Page extract.

■ ■ ■ ■ ■

#### Please solve RD Sharma Chapter Inverse trigonometric functions exercise 3.8 question 2 sub question (iv) maths text book solution

Hint:

We convert in the form of $\sin (\alpha + \beta)$and we know the formula of it.

Given:

We have to prove $\sin \left(\cos ^{-1} \frac{3}{5}+\sin ^{-1} \frac{5}{13}\right)=\frac{63}{65}$

Solution:

LHS = $\sin \left(\cos ^{-1} \frac{3}{5}+\sin ^{-1} \frac{5}{13}\right)$

Let’s suppose that $\cos ^{-1} \frac{3}{5}=\alpha \; and \; \sin ^{-1} \frac{5}{13}=\beta$

$\cos \alpha= \frac{3}{5} \; and \; \sin \beta \frac{5}{13}$ and

\begin{aligned} &\Rightarrow \quad \sin \left(\cos ^{-1} \frac{3}{5}+\sin ^{-1} \frac{5}{13}\right) \\ &\Rightarrow \quad \sin (\alpha+\beta)=\sin \alpha \cos \beta+\cos \alpha \sin \beta \end{aligned}

…(i)

Here we don’t have  $\sin \alpha . \cos \beta$. So, we find out it and then put all the values in equation (i)

■ ■ ■ ■ ■

Data to use.
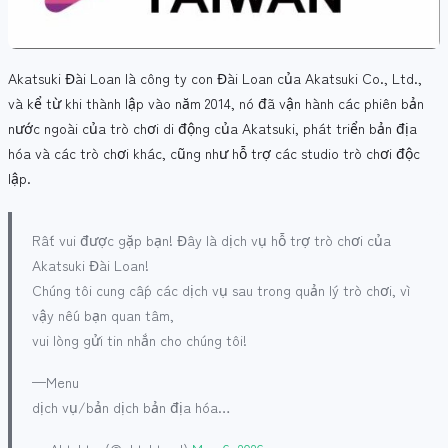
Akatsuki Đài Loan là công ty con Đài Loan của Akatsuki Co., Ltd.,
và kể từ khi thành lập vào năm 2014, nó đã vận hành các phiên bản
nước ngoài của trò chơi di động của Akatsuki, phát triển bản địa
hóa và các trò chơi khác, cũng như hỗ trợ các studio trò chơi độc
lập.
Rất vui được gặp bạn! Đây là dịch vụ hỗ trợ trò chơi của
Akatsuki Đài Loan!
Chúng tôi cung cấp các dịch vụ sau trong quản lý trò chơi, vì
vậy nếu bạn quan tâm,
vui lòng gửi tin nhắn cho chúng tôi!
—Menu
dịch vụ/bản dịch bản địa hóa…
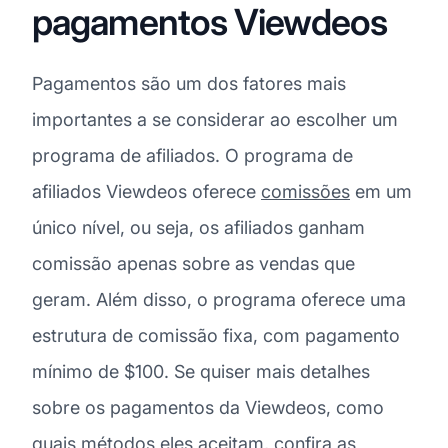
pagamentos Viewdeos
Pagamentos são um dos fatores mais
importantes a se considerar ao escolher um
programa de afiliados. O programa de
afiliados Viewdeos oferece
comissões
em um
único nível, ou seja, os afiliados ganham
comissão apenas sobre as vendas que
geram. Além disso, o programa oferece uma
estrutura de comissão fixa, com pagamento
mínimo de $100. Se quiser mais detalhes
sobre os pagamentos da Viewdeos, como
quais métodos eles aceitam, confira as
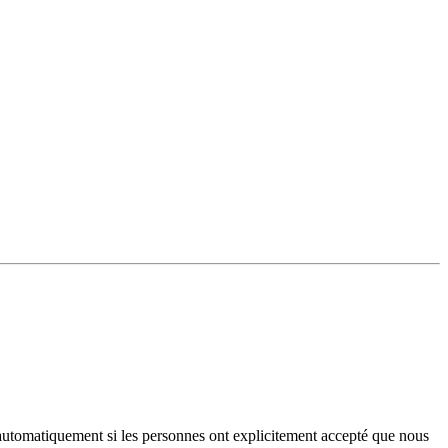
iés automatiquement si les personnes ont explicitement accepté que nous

■ ■ ■ ■ ■

Task set.
[1] Write out every line of the listing in Vietnamese, Portuguese and French word for word, leaving out the picture markers.
[2] Extend the RD Sharma inverse trigonometric functions solution, which proves that sin(cos⁻¹ 3/5 + sin⁻¹ 5/13) = 63/65, by writing what follows its last sentence.

Task-by-task outputs.
[1]
Akatsuki Đài Loan là công ty con Đài Loan của Akatsuki Co., Ltd.,
và kể từ khi thành lập vào năm 2014, nó đã vận hành các phiên bản
nước ngoài của trò chơi di động của Akatsuki, phát triển bản địa
hóa và các trò chơi khác, cũng như hỗ trợ các studio trò chơi độc
lập.
Rất vui được gặp bạn! Đây là dịch vụ hỗ trợ trò chơi của
Akatsuki Đài Loan!
Chúng tôi cung cấp các dịch vụ sau trong quản lý trò chơi, vì
vậy nếu bạn quan tâm,
vui lòng gửi tin nhắn cho chúng tôi!
—Menu
dịch vụ/bản dịch bản địa hóa…
pagamentos Viewdeos
Pagamentos são um dos fatores mais
importantes a se considerar ao escolher um
programa de afiliados. O programa de
afiliados Viewdeos oferece
comissões
em um
único nível, ou seja, os afiliados ganham
comissão apenas sobre as vendas que
geram. Além disso, o programa oferece uma
estrutura de comissão fixa, com pagamento
mínimo de $100. Se quiser mais detalhes
sobre os pagamentos da Viewdeos, como
quais métodos eles aceitam, confira as
iés automatiquement si les personnes ont explicitement accepté que nous

[2]
Let, in $\Delta ABC$,  angle $CAB = \alpha$ and right angle at B.

$\cos \alpha = \frac{3}{5}=\frac{B}H{}$

\begin{aligned} &\\ &(A C)^{2}=(A B)^{2}+(B C)^{2} \\ &(5)^{2}=(3)^{2}+(BC)^{2} \\ &25^{2}=9^2+(BC)^2 \\ & (BC)^2 =16 \end{aligned}

$BC=\pm 4$

$BC= 4$

$\therefore \sin \alpha =\frac{4}{5}$

Let, in $\Delta PQR$,  angle $RPQ = \beta$ and right angle at B.

$\sin \beta = \frac{5}{13}=\frac{P}H{}$

\begin{aligned} &\\ &(PR)^{2}=(PQ)^{2}+(QR)^{2} \\ &(13)^{2}=(PQ)^{2} + 5^2\\ &169=(PQ)^2+25\\ & (PQ)^2 =144 \end{aligned}

$PQ=\pm 12$                       [we will ignore the -ve sign because PQ is a length and it can’t be -ve]

$PQ= 12$

$\therefore \cos \beta =\frac{12}{13}$

Now,    \begin{aligned} \sin (\alpha+\beta) &=\sin \alpha \cos \beta+\cos \alpha \sin \beta \\ &=\frac{4}{5} \times \frac{12}{13}+\frac{3}{5} \times \frac{5}{13} \\ &=\frac{48}{65}+\frac{15}{65} \\ \sin (\alpha+\beta) &=\frac{63}{65}=\mathrm{RHS} \end{aligned}

Hence proved.